Could the Juan Williams Disaster Cost NPR Its Public Funding?

Conservatives are turning the Juan Williams firing into a political football and calling for the defunding of NPR. Republican House Whip Eric Cantor now says that he "will include termination of federal funding for NPR as an option in the YouCut program so that Americans can let it be known whether they want their dollars going to that organization." Update: Sen. Jim DeMint has introduced legislation to defund NPR, as well.
Would NPR die without government funding? What would a termination of federal funding for NPR look like? Let's peek at the finances (see graph above).
NPR does not receive any direct federal funding. But it does receive indirect funding from two important sources: (1) public radio stations and (2) public grants.
First, NPR receives the majority of funding from program fees and station dues paid by member stations that broadcast its shows. Those public radio stations receive about 10 percent of their funding from the Corporation for Public Broadcasting, a non-profit corp with receives some government money and spends $90 million a year on public radio stations. While that $90 million does not directly fund NPR, it provides about 10 percent of funding for public radio stations that pay NPR for its programming.

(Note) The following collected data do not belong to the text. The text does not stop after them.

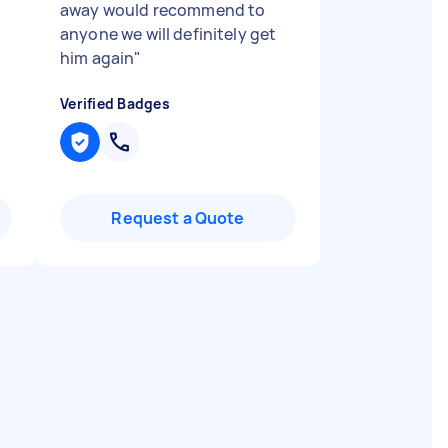
away would recommend to
anyone we will definitely get
him again
"
Verified Badges
Request a Quote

Second, NPR applies for grants that provides about 10 percent of its revenue. The grants come from companies like the Ford Foundation and the Knight Foundation, which are also supported by federal monies. NPR chief executive Vivian Schiller told the Atlantic Journal-Constitution that CPB money in grants to NPR "represents just one to three percent of our total budget."

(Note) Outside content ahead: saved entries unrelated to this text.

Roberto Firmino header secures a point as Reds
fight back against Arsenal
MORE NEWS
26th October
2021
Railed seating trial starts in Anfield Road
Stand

Want those two paragraphs in a single sentence? While NPR receives no direct public funding, it receives considerable support from the Corporation for Public Broadcasting, an independent non-profit corp with some federal funding, that supports both NPR's grants and its public station customers.
The upshot is that if the federal government wants to defund NPR, it has to go through CBP. It seems unlikely that the GOP would try this, considering CPB chief exec Patricia Harrison served as Co-Chair of the Republican National Committee from 1997 until 2001.
It's more likely that the NPR fracas, like so many fracases before it, will follow the trajectory of every media wave: build, crash, flood the news cycle, and finally ebb into oblivion. Oh well. It will be "fun" while it lasts.